Evaluate verbal reaction. Observe if patient is oriented to person, place and time; or is confused; uses inappropriate words or phrases that make little sense. Measures appropriateness of speech content and level of consciousness. If minimum damage has taken place in the cerebral cortex, patient may be stimulated by verbal stimuli but may show drowsy or uncooperative. More broad damage to the cerebral cortex may be manifested by slow reaction to commands, lapsing into sleep when not aroused, disorientation, and stupor. Injury to midbrain , pons, and medulla is evidenced by lack of appropriate reactions to stimuli.

Provide rest periods between care activities and prevent duration of procedures. Constant activity can further increase ICP by creating a cumulative stimulant effect.

Reorient to environment as needed. Decreased cerebral blood flow or cerebral edema may result in changes in the LOC.

Ineffective Tissue Perfusion: Peripheral

Assist with position changes. Gently repositioning patient from a supine to sitting/standing position can reduce the risk for orthostatic BP changes. Older patients are more susceptible to such drops of pressure with position changes.

Promote active/passive ROM exercises. Exercise prevents venous stasis and further circulatory compromise.

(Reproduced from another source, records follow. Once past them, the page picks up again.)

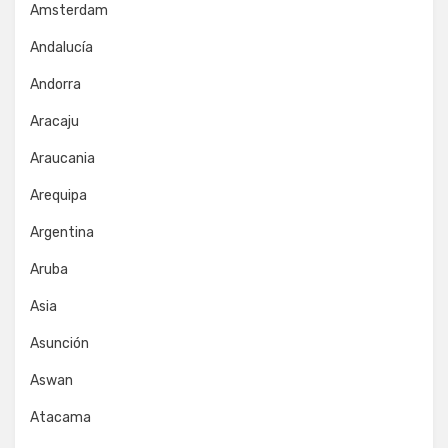
Amsterdam
Andalucía
Andorra
Aracaju
Araucania
Arequipa
Argentina
Aruba
Asia
Asunción
Aswan
Atacama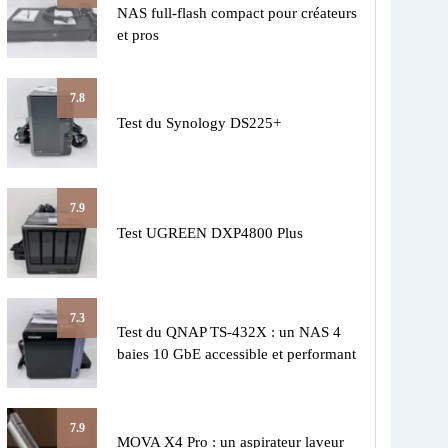
NAS full-flash compact pour créateurs
et pros
7.8
Test du Synology DS225+
7.9
Test UGREEN DXP4800 Plus
7.3
Test du QNAP TS-432X : un NAS 4
baies 10 GbE accessible et performant
7.9
MOVA X4 Pro : un aspirateur laveur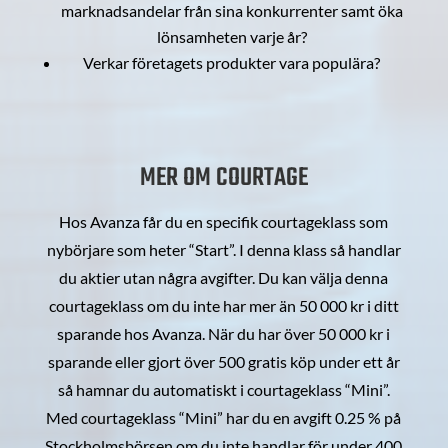
marknadsandelar från sina konkurrenter samt öka
lönsamheten varje år?
Verkar företagets produkter vara populära?
MER OM COURTAGE
Hos Avanza får du en specifik courtageklass som
nybörjare som heter “Start”. I denna klass så handlar
du aktier utan några avgifter. Du kan välja denna
courtageklass om du inte har mer än 50 000 kr i ditt
sparande hos Avanza. När du har över 50 000 kr i
sparande eller gjort över 500 gratis köp under ett år
så hamnar du automatiskt i courtageklass “Mini”.
Med courtageklass “Mini” har du en avgift 0.25 % på
Stockholmsbörsen om du inte handlar för under 400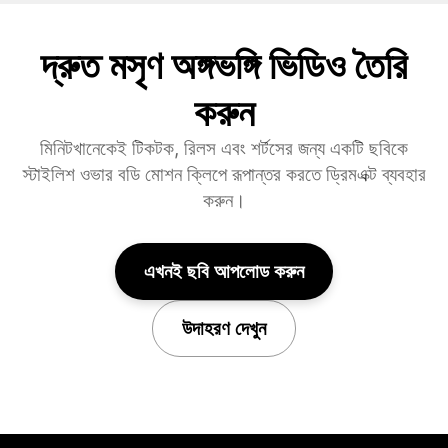
দ্রুত মসৃণ অঙ্গভঙ্গি ভিডিও তৈরি
করুন
মিনিটখানেকেই টিকটক, রিলস এবং শর্টসের জন্য একটি ছবিকে
স্টাইলিশ ওভার বডি মোশন ক্লিপে রূপান্তর করতে ড্রিমএক্ট ব্যবহার
করুন।
এখনই ছবি আপলোড করুন
উদাহরণ দেখুন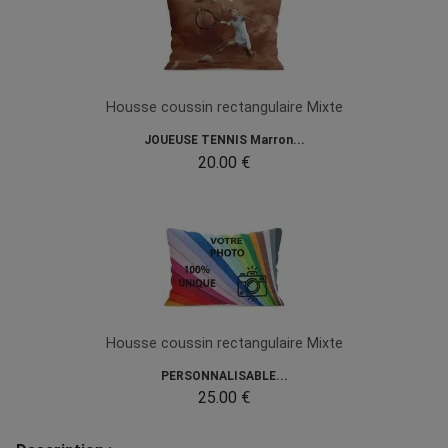
Housse coussin rectangulaire Mixte
JOUEUSE TENNIS Marron...
20.00 €
Housse coussin rectangulaire Mixte
PERSONNALISABLE...
25.00 €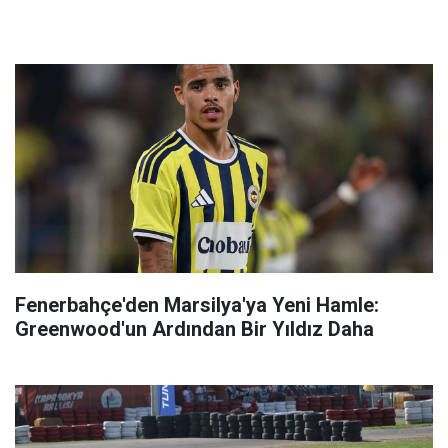
Fenerbahçe'den Marsilya'ya Yeni Hamle:
Greenwood'un Ardından Bir Yıldız Daha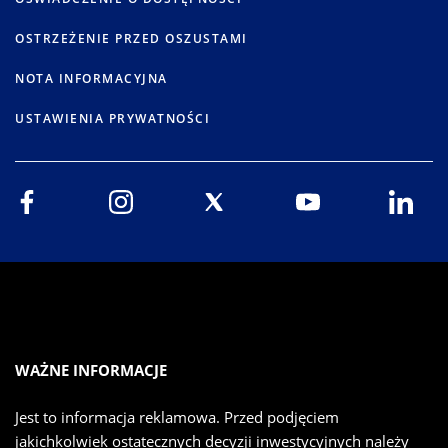
OSTRZEŻENIE PRZED OSZUSTAMI
NOTA INFORMACYJNA
USTAWIENIA PRYWATNOŚCI
WAŻNE INFORMACJE
Jest to informacja reklamowa. Przed podjęciem
jakichkolwiek ostatecznych decyzji inwestycyjnych należy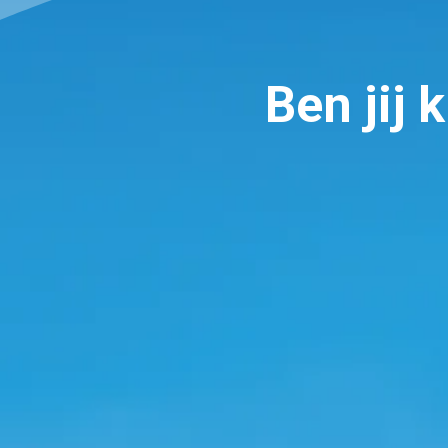
Ben jij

Administer medications as prescribed to treat underlying problem. Note the response. These medications facilitate perfusion for most causes of impairment.

Antiplatelets/anticoagulants

These reduce blood viscosity and coagulation.

Peripheral vasodilators

These enhance arterial dilation and improve peripheral blood flow.

Antihypertensives

These reduce systemic vascular resistance and optimize cardiac output and perfusion.

Inotropes

These improve cardiac output.

Provide oxygen therapy as necessary. This saturates circulating hemoglobin and augments the efficiency of blood that is reaching the ischemic tissues.

Position patient properly in a semi-Fowler’s to high-Fowler’s as tolerated. Upright positioning promotes improved alveolar gas exchange.